Recommendations about chunk sizes

sgkit-dev / vcf-zarr-spec

VCF Zarr Specification

Apache License 2.0

11 stars 2 forks source link

Recommendations about chunk sizes #22

Open jeromekelleher opened 3 months ago

jeromekelleher commented 3 months ago

We currently say nothing at all about chunk sizes, but I think we will need to provide some rules/guidance in order to make processing arrays efficient. For example, it really does help a lot of call-level arrays all have the same chunking (in the variants and samples dimension) so that code can read in (say) genotypes and DP values chunk-by-chunk in the same loop.

Currently vcf2zarr enforces a uniform chunk size across dimensions, so that we have one variants_chunk_size. While this is a useful simplification, it does have some drawbacks, particularly when we want to read in all of a low-dimensional array at once (e.g., ``variant_position). See #21 for discussion and some benchmarks on this point.

This would need some feedback from a variety of implementations and use-cases, I think.

tomwhite commented 1 month ago

Fields like variant_position and variant_contig are essentially coordinate indexes, so there is a case for storing them in a single chunk since all values need to be accessible at once. (Xarray for example reads all coordinates into memory.)
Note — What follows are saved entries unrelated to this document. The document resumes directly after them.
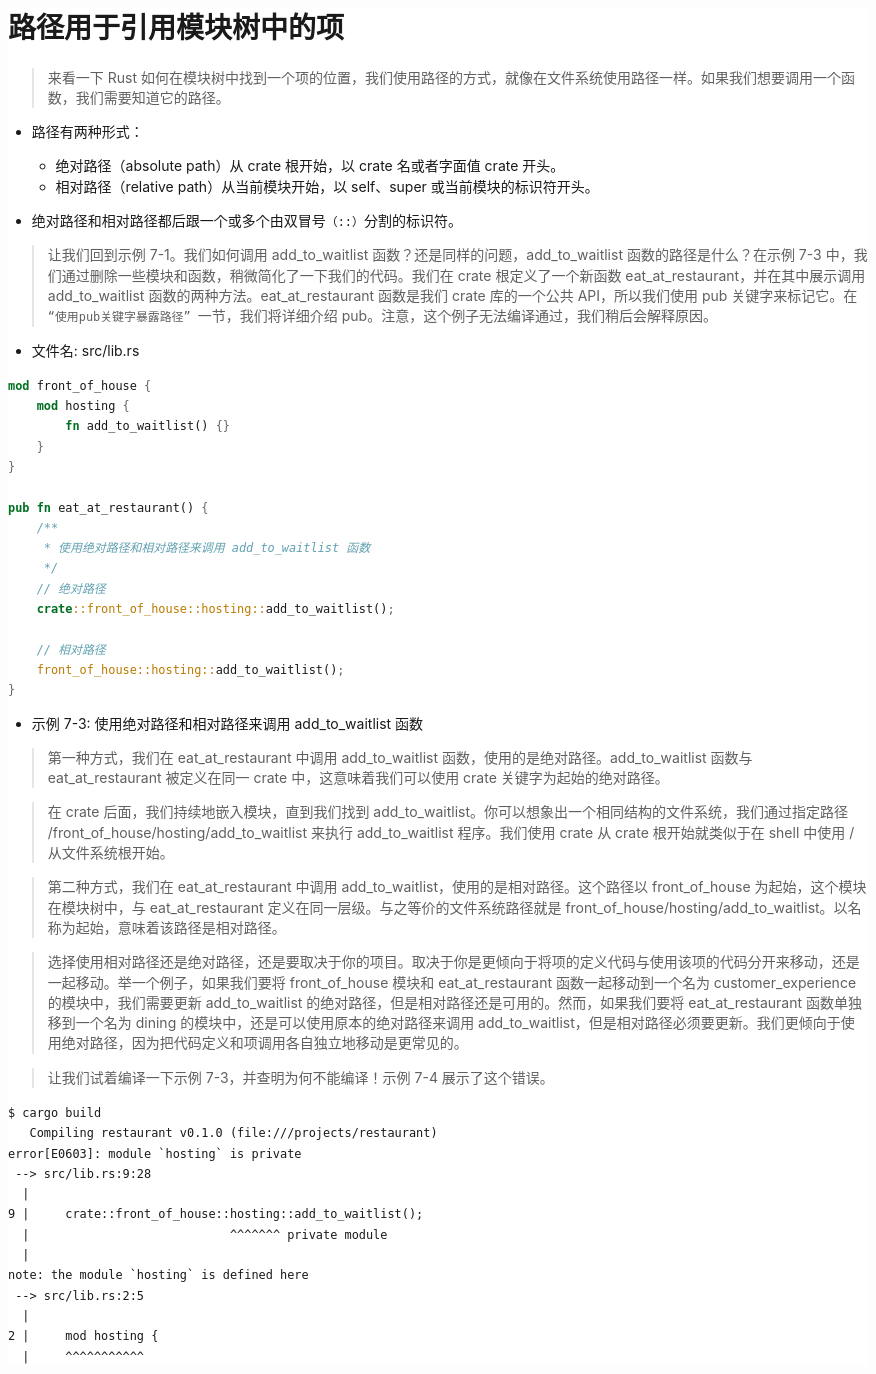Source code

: # 路径用于引用模块树中的项

> 来看一下 Rust 如何在模块树中找到一个项的位置，我们使用路径的方式，就像在文件系统使用路径一样。如果我们想要调用一个函数，我们需要知道它的路径。

- 路径有两种形式：
  - 绝对路径（absolute path）从 crate 根开始，以 crate 名或者字面值 crate 开头。
  - 相对路径（relative path）从当前模块开始，以 self、super 或当前模块的标识符开头。

- 绝对路径和相对路径都后跟一个或多个由双冒号`（::）`分割的标识符。

> 让我们回到示例 7-1。我们如何调用 add_to_waitlist 函数？还是同样的问题，add_to_waitlist 函数的路径是什么？在示例 7-3 中，我们通过删除一些模块和函数，稍微简化了一下我们的代码。我们在 crate 根定义了一个新函数 eat_at_restaurant，并在其中展示调用 add_to_waitlist 函数的两种方法。eat_at_restaurant 函数是我们 crate 库的一个公共 API，所以我们使用 pub 关键字来标记它。在 `“使用pub关键字暴露路径” `一节，我们将详细介绍 pub。注意，这个例子无法编译通过，我们稍后会解释原因。

- 文件名: src/lib.rs
```rust
mod front_of_house {
    mod hosting {
        fn add_to_waitlist() {}
    }
}

pub fn eat_at_restaurant() {
    /**
     * 使用绝对路径和相对路径来调用 add_to_waitlist 函数
     */
    // 绝对路径
    crate::front_of_house::hosting::add_to_waitlist();
    
    // 相对路径
    front_of_house::hosting::add_to_waitlist();
}

```
- 示例 7-3: 使用绝对路径和相对路径来调用 add_to_waitlist 函数

> 第一种方式，我们在 eat_at_restaurant 中调用 add_to_waitlist 函数，使用的是绝对路径。add_to_waitlist 函数与 eat_at_restaurant 被定义在同一 crate 中，这意味着我们可以使用 crate 关键字为起始的绝对路径。

> 在 crate 后面，我们持续地嵌入模块，直到我们找到 add_to_waitlist。你可以想象出一个相同结构的文件系统，我们通过指定路径 /front_of_house/hosting/add_to_waitlist 来执行 add_to_waitlist 程序。我们使用 crate 从 crate 根开始就类似于在 shell 中使用 / 从文件系统根开始。

> 第二种方式，我们在 eat_at_restaurant 中调用 add_to_waitlist，使用的是相对路径。这个路径以 front_of_house 为起始，这个模块在模块树中，与 eat_at_restaurant 定义在同一层级。与之等价的文件系统路径就是 front_of_house/hosting/add_to_waitlist。以名称为起始，意味着该路径是相对路径。

> 选择使用相对路径还是绝对路径，还是要取决于你的项目。取决于你是更倾向于将项的定义代码与使用该项的代码分开来移动，还是一起移动。举一个例子，如果我们要将 front_of_house 模块和 eat_at_restaurant 函数一起移动到一个名为 customer_experience 的模块中，我们需要更新 add_to_waitlist 的绝对路径，但是相对路径还是可用的。然而，如果我们要将 eat_at_restaurant 函数单独移到一个名为 dining 的模块中，还是可以使用原本的绝对路径来调用 add_to_waitlist，但是相对路径必须要更新。我们更倾向于使用绝对路径，因为把代码定义和项调用各自独立地移动是更常见的。

> 让我们试着编译一下示例 7-3，并查明为何不能编译！示例 7-4 展示了这个错误。

```shell 
$ cargo build
   Compiling restaurant v0.1.0 (file:///projects/restaurant)
error[E0603]: module `hosting` is private
 --> src/lib.rs:9:28
  |
9 |     crate::front_of_house::hosting::add_to_waitlist();
  |                            ^^^^^^^ private module
  |
note: the module `hosting` is defined here
 --> src/lib.rs:2:5
  |
2 |     mod hosting {
  |     ^^^^^^^^^^^

```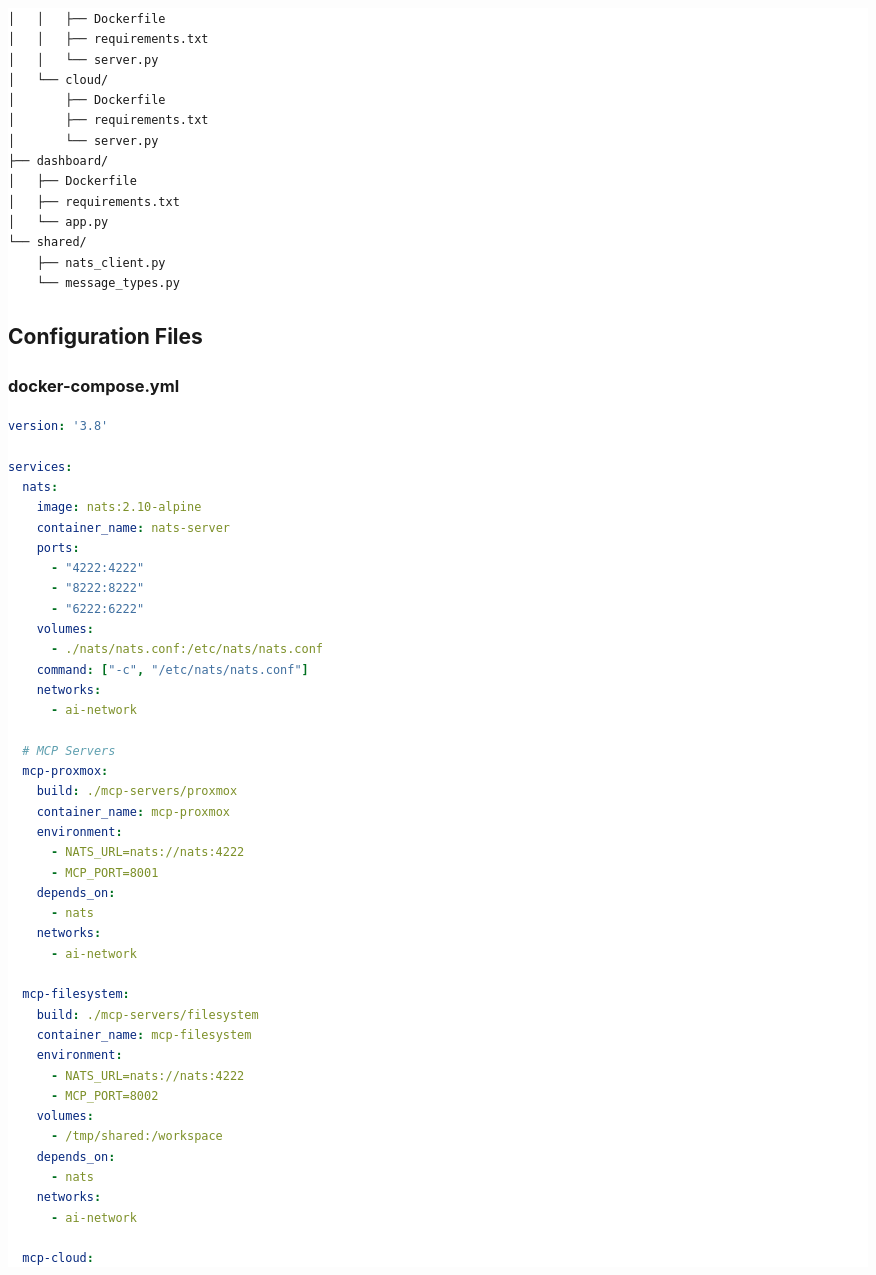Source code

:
 ```
│   │   ├── Dockerfile
│   │   ├── requirements.txt
│   │   └── server.py
│   └── cloud/
│       ├── Dockerfile
│       ├── requirements.txt
│       └── server.py
├── dashboard/
│   ├── Dockerfile
│   ├── requirements.txt
│   └── app.py
└── shared/
    ├── nats_client.py
    └── message_types.py
```

## Configuration Files

### docker-compose.yml

```yaml
version: '3.8'

services:
  nats:
    image: nats:2.10-alpine
    container_name: nats-server
    ports:
      - "4222:4222"
      - "8222:8222"
      - "6222:6222"
    volumes:
      - ./nats/nats.conf:/etc/nats/nats.conf
    command: ["-c", "/etc/nats/nats.conf"]
    networks:
      - ai-network

  # MCP Servers
  mcp-proxmox:
    build: ./mcp-servers/proxmox
    container_name: mcp-proxmox
    environment:
      - NATS_URL=nats://nats:4222
      - MCP_PORT=8001
    depends_on:
      - nats
    networks:
      - ai-network

  mcp-filesystem:
    build: ./mcp-servers/filesystem
    container_name: mcp-filesystem
    environment:
      - NATS_URL=nats://nats:4222
      - MCP_PORT=8002
    volumes:
      - /tmp/shared:/workspace
    depends_on:
      - nats
    networks:
      - ai-network

  mcp-cloud:
```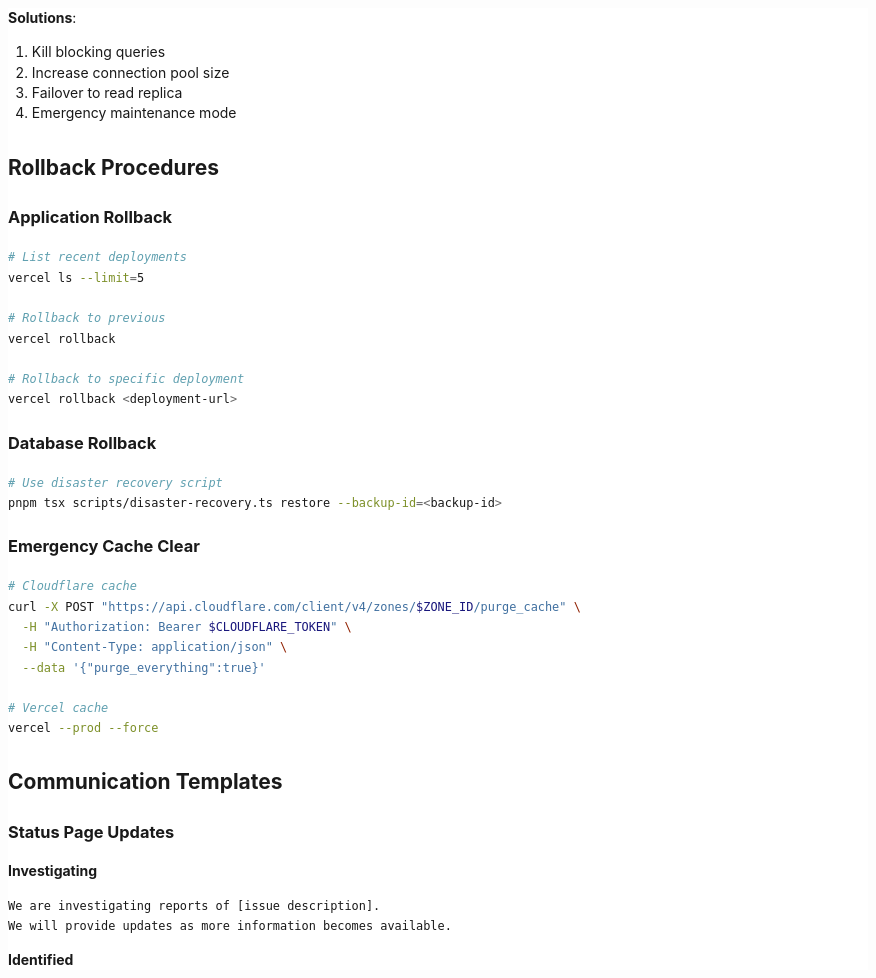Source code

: **Solutions**:

1. Kill blocking queries
2. Increase connection pool size
3. Failover to read replica
4. Emergency maintenance mode

## Rollback Procedures

### Application Rollback

```bash
# List recent deployments
vercel ls --limit=5

# Rollback to previous
vercel rollback

# Rollback to specific deployment
vercel rollback <deployment-url>
```

### Database Rollback

```bash
# Use disaster recovery script
pnpm tsx scripts/disaster-recovery.ts restore --backup-id=<backup-id>
```

### Emergency Cache Clear

```bash
# Cloudflare cache
curl -X POST "https://api.cloudflare.com/client/v4/zones/$ZONE_ID/purge_cache" \
  -H "Authorization: Bearer $CLOUDFLARE_TOKEN" \
  -H "Content-Type: application/json" \
  --data '{"purge_everything":true}'

# Vercel cache
vercel --prod --force
```

## Communication Templates

### Status Page Updates

**Investigating**

```
We are investigating reports of [issue description].
We will provide updates as more information becomes available.
```

**Identified**

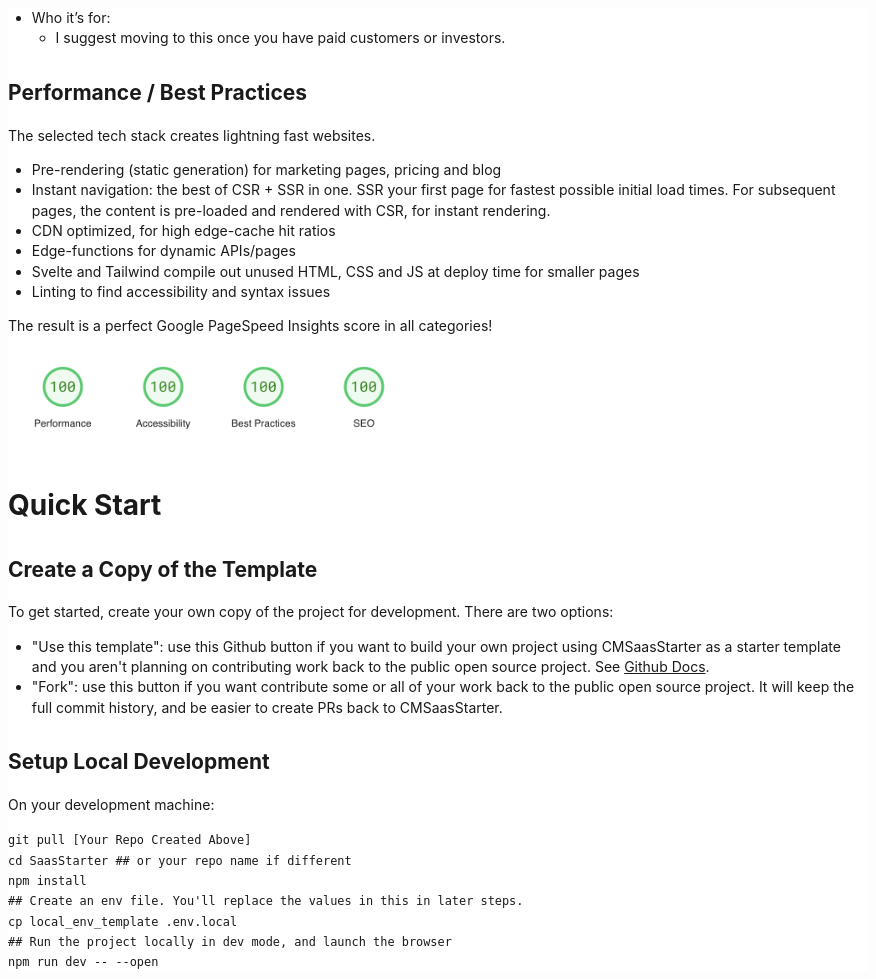   - Who it’s for:
    - I suggest moving to this once you have paid customers or investors.

## Performance / Best Practices

The selected tech stack creates lightning fast websites.

- Pre-rendering (static generation) for marketing pages, pricing and blog
- Instant navigation: the best of CSR + SSR in one. SSR your first page for fastest possible initial load times. For subsequent pages, the content is pre-loaded and rendered with CSR, for instant rendering.
- CDN optimized, for high edge-cache hit ratios
- Edge-functions for dynamic APIs/pages
- Svelte and Tailwind compile out unused HTML, CSS and JS at deploy time for smaller pages
- Linting to find accessibility and syntax issues

The result is a perfect Google PageSpeed Insights score in all categories!

<img width="420" alt="Screenshot 2024-01-18 at 11 31 32 AM" src="https://github.com/startino/saas-starter/blob/assets/lighthouse-report.png" />

# Quick Start

## Create a Copy of the Template

To get started, create your own copy of the project for development. There are two options:

- "Use this template": use this Github button if you want to build your own project using CMSaasStarter as a starter template and you aren't planning on contributing work back to the public open source project. See [Github Docs](https://docs.github.com/en/repositories/creating-and-managing-repositories/creating-a-repository-from-a-template).
- "Fork": use this button if you want contribute some or all of your work back to the public open source project. It will keep the full commit history, and be easier to create PRs back to CMSaasStarter.

## Setup Local Development

On your development machine:

```
git pull [Your Repo Created Above]
cd SaasStarter ## or your repo name if different
npm install
## Create an env file. You'll replace the values in this in later steps.
cp local_env_template .env.local
## Run the project locally in dev mode, and launch the browser
npm run dev -- --open
```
I don't know of any cases where they need to have the same chunking as other variant fields, but if there are any then it should be straighforward to rechunk to lots of chunks (easier than doing the reverse of reading lots of chunks into a single array as #21 showed).

@jeromekelleher, how easy would it be to adapt vcf2zarr to store these fields in single chunk Zarr arrays?

jeromekelleher commented 1 month ago

@jeromekelleher, how easy would it be to adapt vcf2zarr to store these fields in single chunk Zarr arrays?

Very easy. But let's consider the limit cases here first: what size array would we need to store an entire human genome where we've got calls at every base? (We're approaching this limit with large data dataset)

For 3.1Gb we get a variant_position array of around 12GB - so reading that in a single chunk just isn't feasible, and certainly not as a low-latency way of getting at small chunks of data. We will have to tackle the proper indexing of the (contig, position) values at some point (#21, #23), and I think it's probably best if we do so now to support vcztools view.

tomwhite commented 1 month ago

I agree. Let's use vcztools view to try different implementations - standardization can come later.